As I see it, the online travel agencies’ decision to pull the carrier’s fares from their sites is more like an NFL lockout than a negotiating ploy.
And that’s what I said on a conference call Friday morning (1-7-11) with analysts from the St. Louis-based financial services firm Stifel Nicolaus, describing the dispute between American Airlines and Orbitz and Expedia (lately joined by global airfare distributor Sabre).
I also said this is one of the craziest situations I’ve ever seen. In fact, if you had told me even just a month ago that we’d ever see Orbitz and Expedia arm-in-arm, I would have laughed out loud. But, that’s what’s happened. Let me dig a little deeper into this story.
At the heart of the dispute, I think, are two things: money and control.
American Airlines presumably thinks it’s paying too much in fees to these giants of the online travel agency industry (OTAs) for displaying the carrier’s fares, and American would like consumers to go to the AA website; this would allow the airline to avoid the fees it pays to OTAs, plus it would allow American to invite consumers to sample a broader range of its fee-based services such as early boarding and front-of-the-cabin seating which would help the airline generate more revenue.
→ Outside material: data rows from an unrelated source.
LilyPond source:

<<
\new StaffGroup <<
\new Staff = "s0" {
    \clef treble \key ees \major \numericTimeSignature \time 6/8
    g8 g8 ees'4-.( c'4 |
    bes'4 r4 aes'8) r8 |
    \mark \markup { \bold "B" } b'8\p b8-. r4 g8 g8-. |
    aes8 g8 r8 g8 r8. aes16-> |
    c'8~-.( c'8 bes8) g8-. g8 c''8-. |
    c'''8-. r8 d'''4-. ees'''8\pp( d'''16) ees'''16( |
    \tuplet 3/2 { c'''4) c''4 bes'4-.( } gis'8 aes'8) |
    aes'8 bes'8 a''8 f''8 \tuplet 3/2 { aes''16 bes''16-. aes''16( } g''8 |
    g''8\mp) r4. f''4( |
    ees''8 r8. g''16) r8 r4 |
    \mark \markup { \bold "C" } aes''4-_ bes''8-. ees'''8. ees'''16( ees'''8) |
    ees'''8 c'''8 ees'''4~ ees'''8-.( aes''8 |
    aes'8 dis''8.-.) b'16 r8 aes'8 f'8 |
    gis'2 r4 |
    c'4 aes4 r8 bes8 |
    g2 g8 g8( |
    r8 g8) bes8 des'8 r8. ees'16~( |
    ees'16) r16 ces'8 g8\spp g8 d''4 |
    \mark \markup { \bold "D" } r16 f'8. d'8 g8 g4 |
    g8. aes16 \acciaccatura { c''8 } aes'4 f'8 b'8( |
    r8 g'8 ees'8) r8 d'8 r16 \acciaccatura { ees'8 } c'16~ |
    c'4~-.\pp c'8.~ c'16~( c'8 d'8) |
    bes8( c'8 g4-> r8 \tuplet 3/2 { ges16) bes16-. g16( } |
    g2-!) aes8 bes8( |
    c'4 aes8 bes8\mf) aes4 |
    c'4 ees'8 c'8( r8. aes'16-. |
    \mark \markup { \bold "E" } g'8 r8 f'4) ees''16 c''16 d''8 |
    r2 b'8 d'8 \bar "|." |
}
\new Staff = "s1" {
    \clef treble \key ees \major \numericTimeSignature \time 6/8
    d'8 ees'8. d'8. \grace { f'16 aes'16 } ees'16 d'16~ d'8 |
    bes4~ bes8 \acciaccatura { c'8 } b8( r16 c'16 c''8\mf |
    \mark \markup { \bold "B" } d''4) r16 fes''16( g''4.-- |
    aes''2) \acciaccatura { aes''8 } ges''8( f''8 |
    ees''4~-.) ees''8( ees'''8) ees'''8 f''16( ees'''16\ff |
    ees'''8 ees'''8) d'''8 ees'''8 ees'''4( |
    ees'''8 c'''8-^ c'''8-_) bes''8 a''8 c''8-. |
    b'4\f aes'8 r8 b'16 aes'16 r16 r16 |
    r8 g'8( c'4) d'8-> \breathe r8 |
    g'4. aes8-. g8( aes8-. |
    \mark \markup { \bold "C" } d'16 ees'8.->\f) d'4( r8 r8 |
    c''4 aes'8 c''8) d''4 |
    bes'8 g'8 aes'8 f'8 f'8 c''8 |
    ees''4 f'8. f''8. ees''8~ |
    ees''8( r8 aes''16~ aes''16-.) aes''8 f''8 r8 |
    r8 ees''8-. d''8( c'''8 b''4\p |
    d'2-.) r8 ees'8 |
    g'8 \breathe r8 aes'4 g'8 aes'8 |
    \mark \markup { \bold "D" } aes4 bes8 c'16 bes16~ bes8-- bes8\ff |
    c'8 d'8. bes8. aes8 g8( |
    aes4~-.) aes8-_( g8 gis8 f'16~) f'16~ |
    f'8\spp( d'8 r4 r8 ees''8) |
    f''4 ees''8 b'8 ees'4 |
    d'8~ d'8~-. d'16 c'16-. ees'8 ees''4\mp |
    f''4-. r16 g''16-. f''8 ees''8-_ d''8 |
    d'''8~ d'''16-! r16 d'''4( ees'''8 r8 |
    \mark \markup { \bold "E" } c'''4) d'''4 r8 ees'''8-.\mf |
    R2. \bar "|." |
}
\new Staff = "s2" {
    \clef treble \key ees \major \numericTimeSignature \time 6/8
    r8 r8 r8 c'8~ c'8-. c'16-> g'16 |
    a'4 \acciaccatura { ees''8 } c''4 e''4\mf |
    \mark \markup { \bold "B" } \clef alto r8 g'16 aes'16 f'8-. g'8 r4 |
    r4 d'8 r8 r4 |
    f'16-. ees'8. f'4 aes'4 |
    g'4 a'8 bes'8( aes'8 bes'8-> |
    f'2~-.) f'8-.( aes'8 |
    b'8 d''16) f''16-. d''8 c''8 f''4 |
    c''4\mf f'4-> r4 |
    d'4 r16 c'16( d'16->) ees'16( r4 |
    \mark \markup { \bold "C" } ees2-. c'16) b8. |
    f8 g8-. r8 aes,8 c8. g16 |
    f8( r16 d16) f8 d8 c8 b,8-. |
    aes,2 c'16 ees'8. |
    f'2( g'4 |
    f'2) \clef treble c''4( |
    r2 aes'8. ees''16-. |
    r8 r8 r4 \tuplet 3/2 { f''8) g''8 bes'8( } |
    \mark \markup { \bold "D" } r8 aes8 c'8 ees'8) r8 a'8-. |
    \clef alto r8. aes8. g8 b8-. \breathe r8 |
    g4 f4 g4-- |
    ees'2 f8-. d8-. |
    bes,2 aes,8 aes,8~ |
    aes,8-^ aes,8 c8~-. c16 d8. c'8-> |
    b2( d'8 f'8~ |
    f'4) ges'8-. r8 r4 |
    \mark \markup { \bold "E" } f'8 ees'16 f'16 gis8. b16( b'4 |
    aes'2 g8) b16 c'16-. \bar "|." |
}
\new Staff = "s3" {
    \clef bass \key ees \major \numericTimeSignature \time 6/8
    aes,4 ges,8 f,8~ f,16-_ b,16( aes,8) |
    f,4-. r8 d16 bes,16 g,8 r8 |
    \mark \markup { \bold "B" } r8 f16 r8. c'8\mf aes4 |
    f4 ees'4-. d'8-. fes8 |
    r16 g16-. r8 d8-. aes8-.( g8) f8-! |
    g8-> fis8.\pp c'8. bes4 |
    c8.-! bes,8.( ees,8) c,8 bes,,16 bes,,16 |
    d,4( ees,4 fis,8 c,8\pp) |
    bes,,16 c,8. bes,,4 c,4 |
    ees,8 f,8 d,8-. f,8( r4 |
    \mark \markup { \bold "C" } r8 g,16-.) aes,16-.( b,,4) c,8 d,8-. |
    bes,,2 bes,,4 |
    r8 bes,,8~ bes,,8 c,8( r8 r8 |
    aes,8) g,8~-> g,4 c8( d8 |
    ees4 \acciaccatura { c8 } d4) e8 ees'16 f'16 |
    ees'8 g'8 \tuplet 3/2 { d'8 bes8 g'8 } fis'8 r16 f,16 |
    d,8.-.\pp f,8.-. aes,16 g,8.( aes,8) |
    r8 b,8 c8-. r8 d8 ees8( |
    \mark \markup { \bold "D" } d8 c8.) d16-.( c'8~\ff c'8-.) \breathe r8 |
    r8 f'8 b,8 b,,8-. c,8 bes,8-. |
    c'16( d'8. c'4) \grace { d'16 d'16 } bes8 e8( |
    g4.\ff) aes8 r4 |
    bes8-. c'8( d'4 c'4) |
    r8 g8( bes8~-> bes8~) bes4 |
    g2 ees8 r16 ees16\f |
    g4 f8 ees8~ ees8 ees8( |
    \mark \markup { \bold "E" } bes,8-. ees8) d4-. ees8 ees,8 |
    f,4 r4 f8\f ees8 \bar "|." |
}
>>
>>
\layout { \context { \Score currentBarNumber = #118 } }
However, for an aggregator like Expedia, for example, displaying the full panoply of fee options by all airlines and comparing them would be a nightmare.
Meanwhile, there are two points I’d like to make right now, just so there is no confusion – especially for all you airfare shoppers out there:
- FareCompare has American Airlines prices. FareCompare.com will continue to provide shopper with prices for American Airlines and other carriers, even though two of our fine partners, Orbitz and Expedia do not (at the moment, anyway).
- FareCompare takes no sides in this dispute. Actually, we do take one side: we are always on the side of the consumer. Helping people make the best airfare shopping decision possible is what FareCompare is all about.
So what does this all mean for airfare shoppers?
To some extent, this dispute means it will be harder for passengers to comparison shop. Anytime shoppers lose an outlet (or two or three) they have fewer ways to directly compare airfare prices, so, they lose out. Worst case scenario would be a return to the bad old days (remember phoning one airline after another, in an attempt to find the best price to your destination?); and who knows, perhaps this will mean a shift in the balance of power for the next decade.
However, I suspect this will all shake out by the third quarter of this year. We shall see.
In the meantime, will American tickets purchased on Orbitz or Expedia be honored? Absolutely. However, changes to tickets purchased on Orbitz must be made through AA reservations, while changes to tickets made on Expedia must be handled thru Expedia customer support.